Scan the records below for lines with the word "komunikacji", then state how many you find and nothing else.

-- MATERIAL FOR THIS TASK follows --

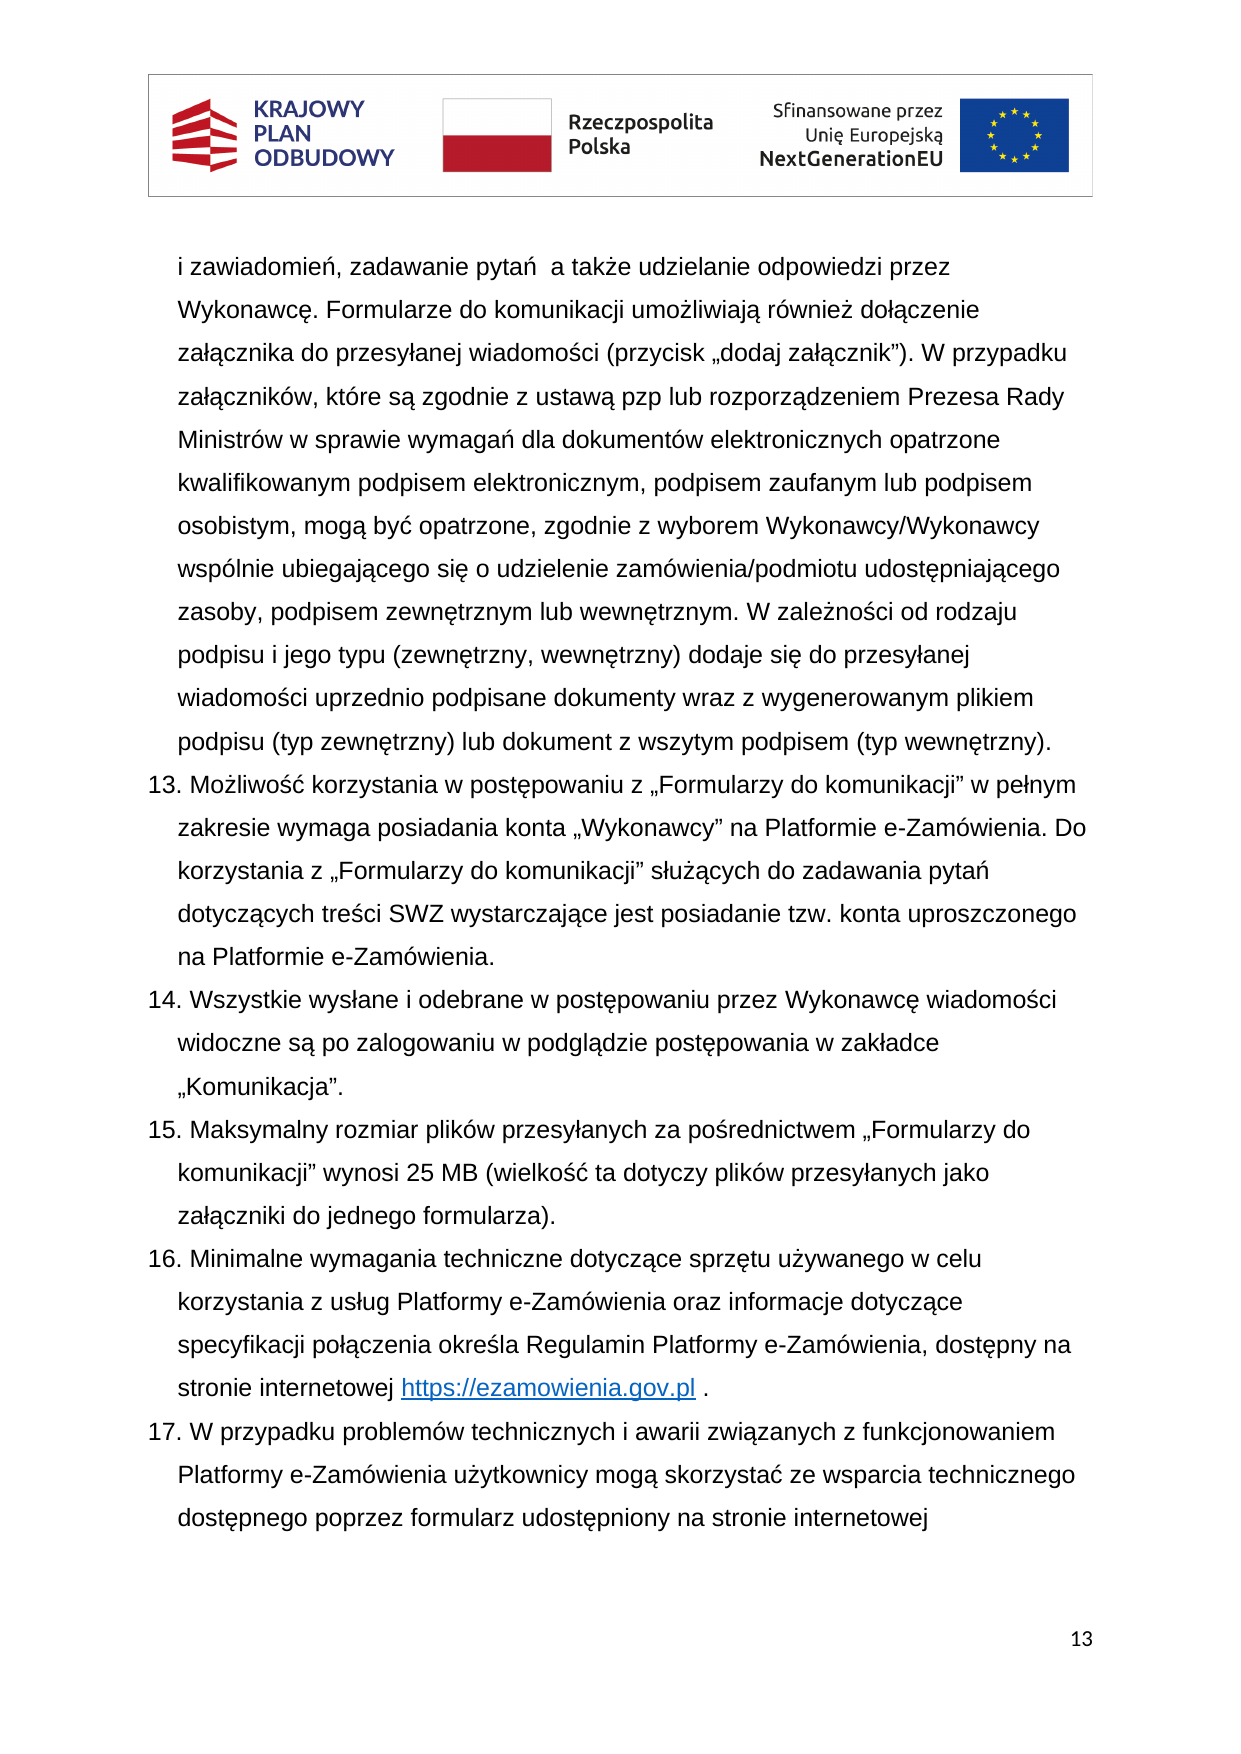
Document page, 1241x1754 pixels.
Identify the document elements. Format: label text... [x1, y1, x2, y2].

list 15. Maksymalny rozmiar plików przesyłanych za pośrednictwem „Formularzy do komunikacji” wynosi 25 MB (wielkość ta dotyczy plików przesyłanych jako załączniki do jednego formularza). [148, 1114, 1093, 1229]
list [148, 1416, 1093, 1531]
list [148, 252, 1093, 755]
list 16. Minimalne wymagania techniczne dotyczące sprzętu używanego w celu korzystania z usług Platformy e-Zamówienia oraz informacje dotyczące specyfikacji połączenia określa Regulamin Platformy e-Zamówienia, dostępny na stronie internetowej https://ezamowienia.gov.pl . [148, 1244, 1093, 1402]
list 14. Wszystkie wysłane i odebrane w postępowaniu przez Wykonawcę wiadomości widoczne są po zalogowaniu w podglądzie postępowania w zakładce „Komunikacja”. [148, 985, 1093, 1100]
list 13. Możliwość korzystania w postępowaniu z „Formularzy do komunikacji” w pełnym zakresie wymaga posiadania konta „Wykonawcy” na Platformie e-Zamówienia. Do korzystania z „Formularzy do komunikacji” służących do zadawania pytań dotyczących treści SWZ wystarczające jest posiadanie tzw. konta uproszczonego na Platformie e-Zamówienia. [148, 769, 1093, 971]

-- MATERIAL FOR THIS TASK concluded --

THE COMPLETED TASK:
2